Exercise requirements: In the data below, how many lines contain the string "minutes"? Reply with the number alone.

Data to process:
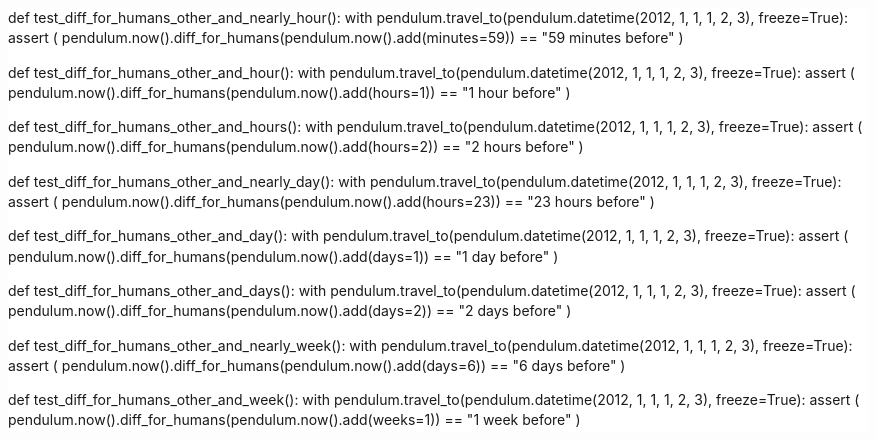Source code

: 
def test_diff_for_humans_other_and_nearly_hour():
    with pendulum.travel_to(pendulum.datetime(2012, 1, 1, 1, 2, 3), freeze=True):
        assert (
            pendulum.now().diff_for_humans(pendulum.now().add(minutes=59))
            == "59 minutes before"
        )


def test_diff_for_humans_other_and_hour():
    with pendulum.travel_to(pendulum.datetime(2012, 1, 1, 1, 2, 3), freeze=True):
        assert (
            pendulum.now().diff_for_humans(pendulum.now().add(hours=1))
            == "1 hour before"
        )


def test_diff_for_humans_other_and_hours():
    with pendulum.travel_to(pendulum.datetime(2012, 1, 1, 1, 2, 3), freeze=True):
        assert (
            pendulum.now().diff_for_humans(pendulum.now().add(hours=2))
            == "2 hours before"
        )


def test_diff_for_humans_other_and_nearly_day():
    with pendulum.travel_to(pendulum.datetime(2012, 1, 1, 1, 2, 3), freeze=True):
        assert (
            pendulum.now().diff_for_humans(pendulum.now().add(hours=23))
            == "23 hours before"
        )


def test_diff_for_humans_other_and_day():
    with pendulum.travel_to(pendulum.datetime(2012, 1, 1, 1, 2, 3), freeze=True):
        assert (
            pendulum.now().diff_for_humans(pendulum.now().add(days=1)) == "1 day before"
        )


def test_diff_for_humans_other_and_days():
    with pendulum.travel_to(pendulum.datetime(2012, 1, 1, 1, 2, 3), freeze=True):
        assert (
            pendulum.now().diff_for_humans(pendulum.now().add(days=2))
            == "2 days before"
        )


def test_diff_for_humans_other_and_nearly_week():
    with pendulum.travel_to(pendulum.datetime(2012, 1, 1, 1, 2, 3), freeze=True):
        assert (
            pendulum.now().diff_for_humans(pendulum.now().add(days=6))
            == "6 days before"
        )


def test_diff_for_humans_other_and_week():
    with pendulum.travel_to(pendulum.datetime(2012, 1, 1, 1, 2, 3), freeze=True):
        assert (
            pendulum.now().diff_for_humans(pendulum.now().add(weeks=1))
            == "1 week before"
        )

Answer to the exercise: 2